TASK PROMPT: Copy exactly the lines from the first line of the records below through the line containing "th meals. Food", including both, and nothing else.

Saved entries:
▬▬▬▬▬▬▬▬▬▬

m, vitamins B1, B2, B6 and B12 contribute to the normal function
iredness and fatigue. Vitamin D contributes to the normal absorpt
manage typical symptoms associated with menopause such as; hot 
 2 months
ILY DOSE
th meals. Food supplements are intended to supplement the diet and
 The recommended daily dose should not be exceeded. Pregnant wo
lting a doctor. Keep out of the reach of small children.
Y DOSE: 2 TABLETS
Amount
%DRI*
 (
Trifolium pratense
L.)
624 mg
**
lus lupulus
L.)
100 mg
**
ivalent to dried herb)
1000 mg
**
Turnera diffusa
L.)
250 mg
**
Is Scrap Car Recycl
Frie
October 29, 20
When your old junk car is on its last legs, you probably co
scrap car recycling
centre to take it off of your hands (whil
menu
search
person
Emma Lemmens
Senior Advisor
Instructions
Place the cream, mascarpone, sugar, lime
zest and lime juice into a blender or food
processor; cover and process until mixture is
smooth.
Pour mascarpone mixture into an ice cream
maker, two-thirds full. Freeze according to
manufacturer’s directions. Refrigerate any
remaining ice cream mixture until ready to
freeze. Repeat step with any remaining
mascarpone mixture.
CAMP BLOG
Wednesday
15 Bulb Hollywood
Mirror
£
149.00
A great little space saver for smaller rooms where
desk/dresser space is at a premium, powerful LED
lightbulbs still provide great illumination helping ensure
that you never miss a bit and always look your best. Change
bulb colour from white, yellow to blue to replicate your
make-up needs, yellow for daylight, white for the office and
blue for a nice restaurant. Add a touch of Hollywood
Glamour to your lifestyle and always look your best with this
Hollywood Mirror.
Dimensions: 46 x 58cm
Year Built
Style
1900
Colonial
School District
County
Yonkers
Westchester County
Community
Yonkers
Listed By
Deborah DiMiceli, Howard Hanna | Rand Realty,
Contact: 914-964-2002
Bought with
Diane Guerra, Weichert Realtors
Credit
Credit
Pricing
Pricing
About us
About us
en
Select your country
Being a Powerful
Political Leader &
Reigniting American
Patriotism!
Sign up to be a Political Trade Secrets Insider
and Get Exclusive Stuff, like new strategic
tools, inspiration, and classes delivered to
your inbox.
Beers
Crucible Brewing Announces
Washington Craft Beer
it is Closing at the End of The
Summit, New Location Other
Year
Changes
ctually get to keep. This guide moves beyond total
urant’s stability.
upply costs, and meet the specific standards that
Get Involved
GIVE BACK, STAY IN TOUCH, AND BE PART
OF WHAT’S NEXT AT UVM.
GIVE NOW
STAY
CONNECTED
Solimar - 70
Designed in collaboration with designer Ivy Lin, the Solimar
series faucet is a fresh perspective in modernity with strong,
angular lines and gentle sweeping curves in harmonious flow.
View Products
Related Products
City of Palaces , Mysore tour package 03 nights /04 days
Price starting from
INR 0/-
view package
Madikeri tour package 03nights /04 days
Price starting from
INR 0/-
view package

▬▬▬▬▬▬▬▬▬▬

TASK ANSWER:
m, vitamins B1, B2, B6 and B12 contribute to the normal function
iredness and fatigue. Vitamin D contributes to the normal absorpt
manage typical symptoms associated with menopause such as; hot 
 2 months
ILY DOSE
th meals. Food supplements are intended to supplement the diet and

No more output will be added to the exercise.